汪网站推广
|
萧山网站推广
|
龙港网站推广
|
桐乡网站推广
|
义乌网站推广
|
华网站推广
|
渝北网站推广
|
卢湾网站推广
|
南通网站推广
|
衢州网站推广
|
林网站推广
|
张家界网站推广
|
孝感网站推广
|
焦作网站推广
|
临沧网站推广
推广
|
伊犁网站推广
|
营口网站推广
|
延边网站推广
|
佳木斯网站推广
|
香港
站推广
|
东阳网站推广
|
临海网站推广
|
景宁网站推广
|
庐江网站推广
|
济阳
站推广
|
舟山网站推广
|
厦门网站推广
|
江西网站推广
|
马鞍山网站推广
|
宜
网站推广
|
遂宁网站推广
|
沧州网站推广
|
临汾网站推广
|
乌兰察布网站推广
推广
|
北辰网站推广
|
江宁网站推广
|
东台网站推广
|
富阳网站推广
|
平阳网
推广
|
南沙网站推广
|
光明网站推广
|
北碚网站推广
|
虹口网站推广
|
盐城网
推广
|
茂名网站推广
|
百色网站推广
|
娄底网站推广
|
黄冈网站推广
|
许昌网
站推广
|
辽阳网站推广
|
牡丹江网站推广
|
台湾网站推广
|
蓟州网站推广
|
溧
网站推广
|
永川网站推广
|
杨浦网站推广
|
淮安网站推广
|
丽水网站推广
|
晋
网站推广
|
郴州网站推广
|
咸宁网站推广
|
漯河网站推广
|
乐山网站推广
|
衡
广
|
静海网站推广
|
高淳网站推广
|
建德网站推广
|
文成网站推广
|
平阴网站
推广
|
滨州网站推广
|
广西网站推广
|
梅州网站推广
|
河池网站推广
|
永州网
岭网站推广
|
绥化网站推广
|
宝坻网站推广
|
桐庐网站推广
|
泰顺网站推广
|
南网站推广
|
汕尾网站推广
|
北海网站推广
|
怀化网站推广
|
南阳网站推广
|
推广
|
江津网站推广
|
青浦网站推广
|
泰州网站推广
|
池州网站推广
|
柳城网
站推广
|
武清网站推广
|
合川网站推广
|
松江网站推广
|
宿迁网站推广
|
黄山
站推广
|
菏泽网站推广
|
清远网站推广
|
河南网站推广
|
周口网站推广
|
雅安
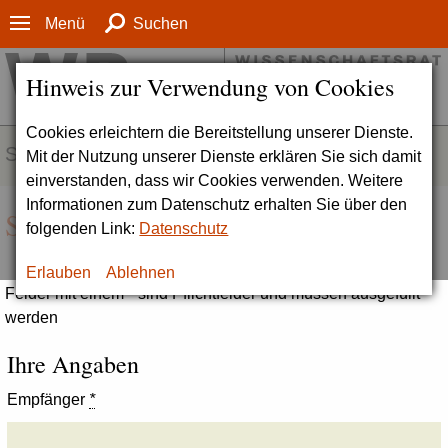
Menü
Suchen
Hinweis zur Verwendung von Cookies
Cookies erleichtern die Bereitstellung unserer Dienste.
SERVICE
Mit der Nutzung unserer Dienste erklären Sie sich damit
einverstanden, dass wir Cookies verwenden. Weitere
Informationen zum Datenschutz erhalten Sie über den
Seite empfehlen
folgenden Link:
Datenschutz
Erlauben
Ablehnen
Felder mit einem * sind Pflichtfelder und müssen ausgefüllt
werden
Ihre Angaben
Empfänger
*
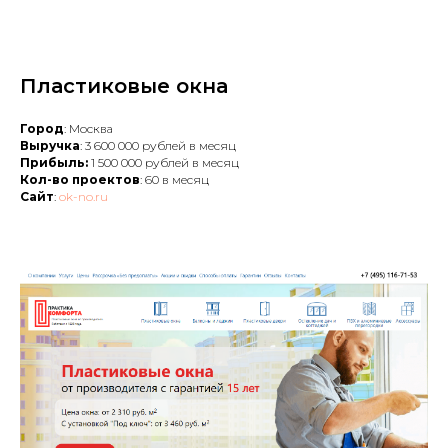
Пластиковые окна
Город
: Москва
Выручка
: 3 600 000 рублей в месяц
Прибыль:
1 500 000 рублей в месяц
Кол-во проектов
: 60 в месяц
Сайт
:
ok-no.ru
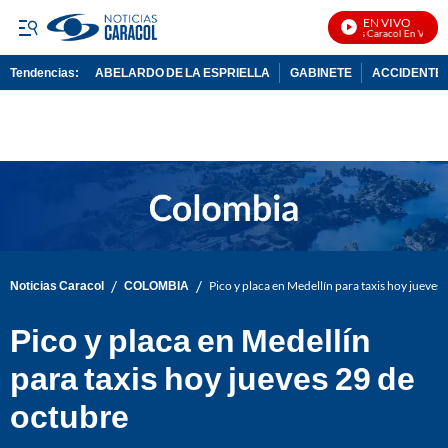
EN VIVO
Noticias Caracol En Vivo
Tendencias:
ABELARDO DE LA ESPRIELLA
GABINETE
ACCIDENTE 
PUBLICIDAD
/
/
Noticias Caracol
COLOMBIA
Pico y placa en Medellín para taxis hoy jueves
Pico y placa en Medellín
para taxis hoy jueves 29 de
octubre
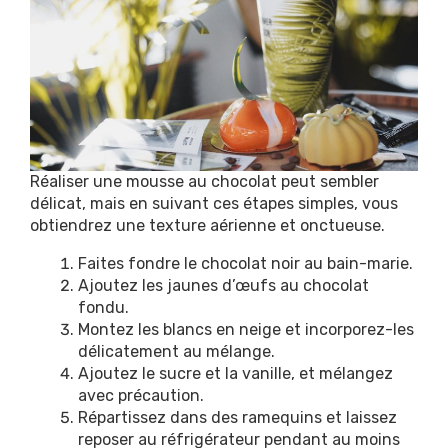
Réaliser une mousse au chocolat peut sembler
délicat, mais en suivant ces étapes simples, vous
obtiendrez une texture aérienne et onctueuse.
Faites fondre le chocolat noir au bain-marie.
Ajoutez les jaunes d’œufs au chocolat
fondu.
Montez les blancs en neige et incorporez-les
délicatement au mélange.
Ajoutez le sucre et la vanille, et mélangez
avec précaution.
Répartissez dans des ramequins et laissez
reposer au réfrigérateur pendant au moins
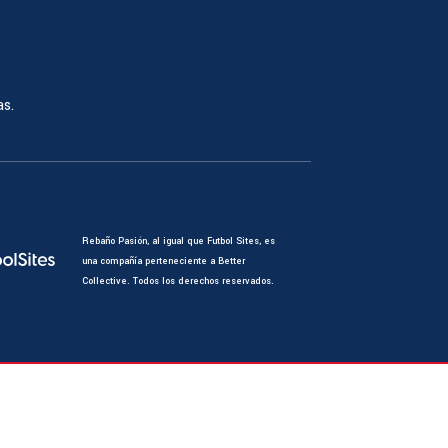
as.
Rebaño Pasión, al igual que Futbol Sites, es
una compañía perteneciente a Better
Collective. Todos los derechos reservados.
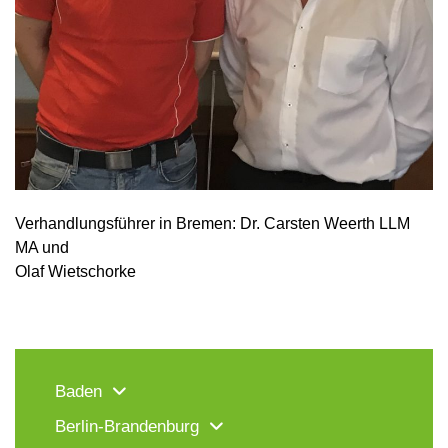
Verhandlungsführer in Bremen: Dr. Carsten Weerth LLM
MA und
Olaf Wietschorke
Baden
Berlin-Brandenburg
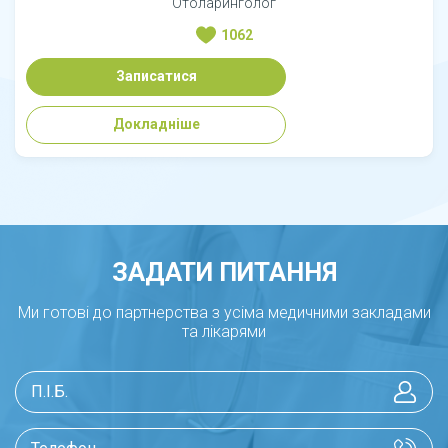
Отоларинголог
1062
Записатися
Докладніше
ЗАДАТИ ПИТАННЯ
Ми готові до партнерства з усіма медичними закладами
та лікарями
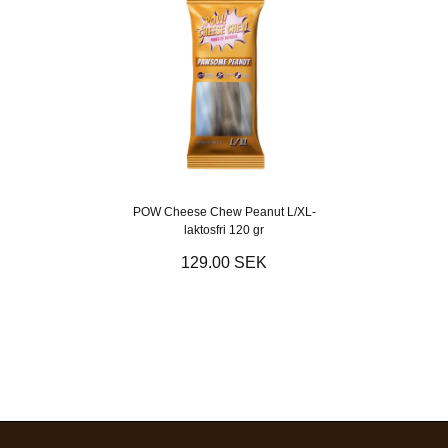
POW Cheese Chew Peanut L/XL-
laktosfri 120 gr
129.00 SEK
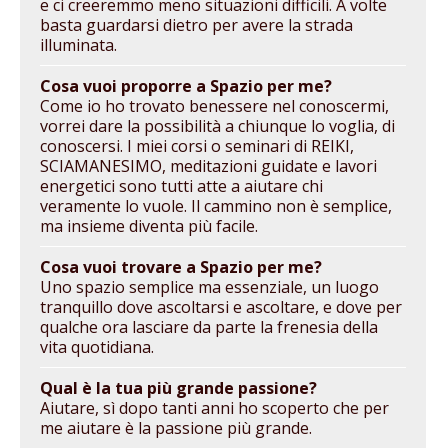
e ci creeremmo meno situazioni difficili. A volte
basta guardarsi dietro per avere la strada
illuminata.
Cosa vuoi proporre a Spazio per me?
Come io ho trovato benessere nel conoscermi,
vorrei dare la possibilità a chiunque lo voglia, di
conoscersi. I miei corsi o seminari di REIKI,
SCIAMANESIMO, meditazioni guidate e lavori
energetici sono tutti atte a aiutare chi
veramente lo vuole. Il cammino non è semplice,
ma insieme diventa più facile.
Cosa vuoi trovare a Spazio per me?
Uno spazio semplice ma essenziale, un luogo
tranquillo dove ascoltarsi e ascoltare, e dove per
qualche ora lasciare da parte la frenesia della
vita quotidiana.
Qual è la tua più grande passione?
Aiutare, sì dopo tanti anni ho scoperto che per
me aiutare è la passione più grande.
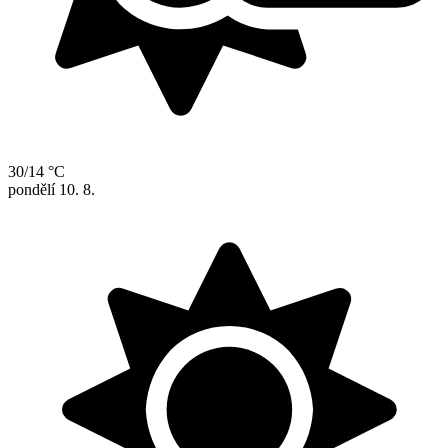
30/14 °C
pondělí
10. 8.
####
### [About this task]
Format the material from the line containing "Réaliser une mousse au chocolat peut sembler" through the line containing "Répartissez dans des ramequins et laissez", both ends included, as a Markdown table with the columns Row and Text. Give each line its own row with a running number, and leave out any blank lines.

### [Response]
| Row | Text |
|---|---|
| 1 | Réaliser une mousse au chocolat peut sembler |
| 2 | délicat, mais en suivant ces étapes simples, vous |
| 3 | obtiendrez une texture aérienne et onctueuse. |
| 4 | Faites fondre le chocolat noir au bain-marie. |
| 5 | Ajoutez les jaunes d’œufs au chocolat |
| 6 | fondu. |
| 7 | Montez les blancs en neige et incorporez-les |
| 8 | délicatement au mélange. |
| 9 | Ajoutez le sucre et la vanille, et mélangez |
| 10 | avec précaution. |
| 11 | Répartissez dans des ramequins et laissez |